Cliff, thanks for sharing. I see the same thing. Flying clubs and/or good ole boy lodge thing going on.

jimmydeanno

CAP cadets, in general, are different.  I find that it isn't that they don't like the organization, it's that societal expectations dictate that they do 30 different things while they're in high-school so that they're "well rounded."  This means that we are in direct competition with JROTC, BSA, High-School Sports and other extra-curricular activities, and the volunteer stuff that people can just show up to to help.

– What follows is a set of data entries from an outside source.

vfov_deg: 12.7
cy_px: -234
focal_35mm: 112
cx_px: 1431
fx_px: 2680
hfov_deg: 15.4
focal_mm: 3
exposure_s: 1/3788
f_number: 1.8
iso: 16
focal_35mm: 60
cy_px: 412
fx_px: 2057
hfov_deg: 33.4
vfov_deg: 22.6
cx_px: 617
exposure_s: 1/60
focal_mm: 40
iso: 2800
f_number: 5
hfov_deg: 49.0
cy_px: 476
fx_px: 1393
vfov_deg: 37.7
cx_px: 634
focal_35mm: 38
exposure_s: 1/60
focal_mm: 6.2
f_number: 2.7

WIWAC, CAP is what we did.  It was one of two extra things I did outside of school.  I didn't have to miss 3 months of CAP because of football practice, or have to put it as #19 on the list.  All the cadets in my unit, CAP is what we did.  Every cadet was there, every meeting.  The "odd holidays" like Columbus Day, we had meetings and people showed up.  Every cadet went to encampment.  Every cadet knew the requirements for promotion and knew what every other cadet in the unit had left for their next one.  We ran hard, with every cadet in the unit running under 8:30 miles (had some females), and the majority of the cadets running under 7:00.  I remember doing 80+ sit-ups in a minute, alongside other cadets of the same caliber - only going for my Rickenbacker.  None of us did the bare minimum to pass.  We knew what was in our books, too.  Practice for cadet competition enabled us to know answers before the first five words of the sentence were spit out. We were doing some sort of CAP thing EVERY weekend.

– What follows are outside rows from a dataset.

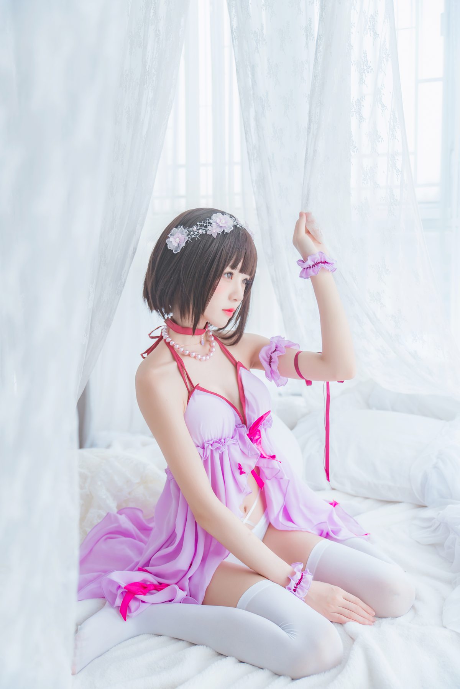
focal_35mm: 36
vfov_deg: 53.1
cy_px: 344
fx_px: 690
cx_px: 230
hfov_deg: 36.9
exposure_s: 1/320
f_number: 2.8
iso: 800
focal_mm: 36
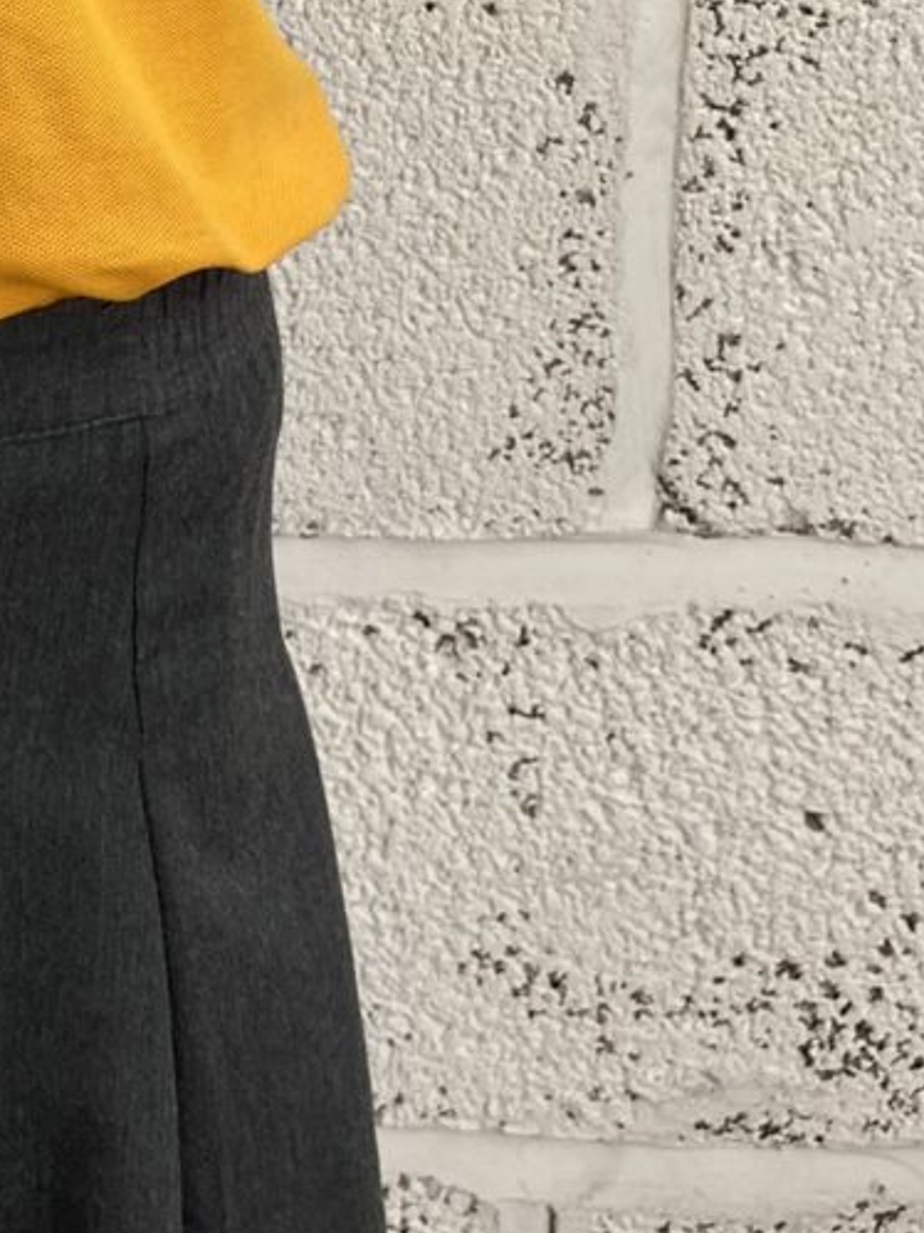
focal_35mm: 80
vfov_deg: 23.1
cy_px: -96
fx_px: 2848
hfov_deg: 17.6
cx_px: -175
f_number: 1.8
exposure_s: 1/122
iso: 50
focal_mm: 4.25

I'm not trying to say that CAP was more hard-kewl then, or make it a "back in the day, things were so much better," but my experience over the last 10 years as a senior has shown me that in such a short time what it means to be a CAP Cadet has changed. 

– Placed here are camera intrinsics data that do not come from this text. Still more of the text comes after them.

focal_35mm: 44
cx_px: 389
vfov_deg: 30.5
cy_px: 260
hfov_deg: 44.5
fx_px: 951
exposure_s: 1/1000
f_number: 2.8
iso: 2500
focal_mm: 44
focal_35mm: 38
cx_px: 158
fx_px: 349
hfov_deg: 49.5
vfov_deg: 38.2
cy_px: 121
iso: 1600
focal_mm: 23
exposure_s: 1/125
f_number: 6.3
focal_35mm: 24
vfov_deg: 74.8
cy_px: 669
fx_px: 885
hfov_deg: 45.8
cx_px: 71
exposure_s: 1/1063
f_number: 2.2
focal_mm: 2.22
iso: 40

This change in paradigm means that we, as an organization, need to be better, faster, stronger, and offer things that can't be refused in order to get people in the door.  It means that we need to readjust our view of who we think is interested in our organization.  It means that our local senior leadership needs to have a strong finger on the pulse of a community and offer things that the community needs, and do them well.  It means that we need to put in an effort. 
If you have ten thousand regulations you destroy all respect for the law. - Winston Churchill

Walkman

Quote from: jimmydeanno on October 18, 2012, 05:13:59 PM
This change in paradigm means that we, as an organization, need to be better, faster, stronger, and offer things that can't be refused in order to get people in the door.  It means that we need to readjust our view of who we think is interested in our organization.  It means that our local senior leadership needs to have a strong finger on the pulse of a community and offer things that the community needs, and do them well.  It means that we need to put in an effort.

:clap: Well said!

Майор Хаткевич

Jimmy summarized what CAP was for me. It was my only activity and I don't think I missed a single meeting until I graduated school and started working.

Garibaldi

WIWAC, yes, every meeting, every unit activity, every wing activity that our unit went to, I was there. I took "participate actively in unit activities" to heart. I had nothing else going for me in school but CAP. Too small for football, not quite good enough for the baseball team, too short for basketball (which I hate anyway). Not quite smart enough for debate, etc. You get the picture. The point is, despite the fact that my father told me "you can't treat this like you did Boy Scouts. I am paying for this, so you better give it 100%", I was way excited for Thursday night meetings to roll around, and even more excited whenever we had an FTX or Wing activity. CAP was probably the greatest growing up experience I could hope for. Sure, there were things that I wouldn't want to repeat EVER again, and with one or two notable exceptions, I had the time of my life. I've done things I never thought I would, or could. I'm not entirely certain what I would have been like had it not been for CAP. It got me through some tough times, and sure, what we did was tough on me mentally and physically, but when I look back, I really have to wonder how I would have turned out if I'd said "No, thanks, Dad" in December 1980.
Still a major after all these years.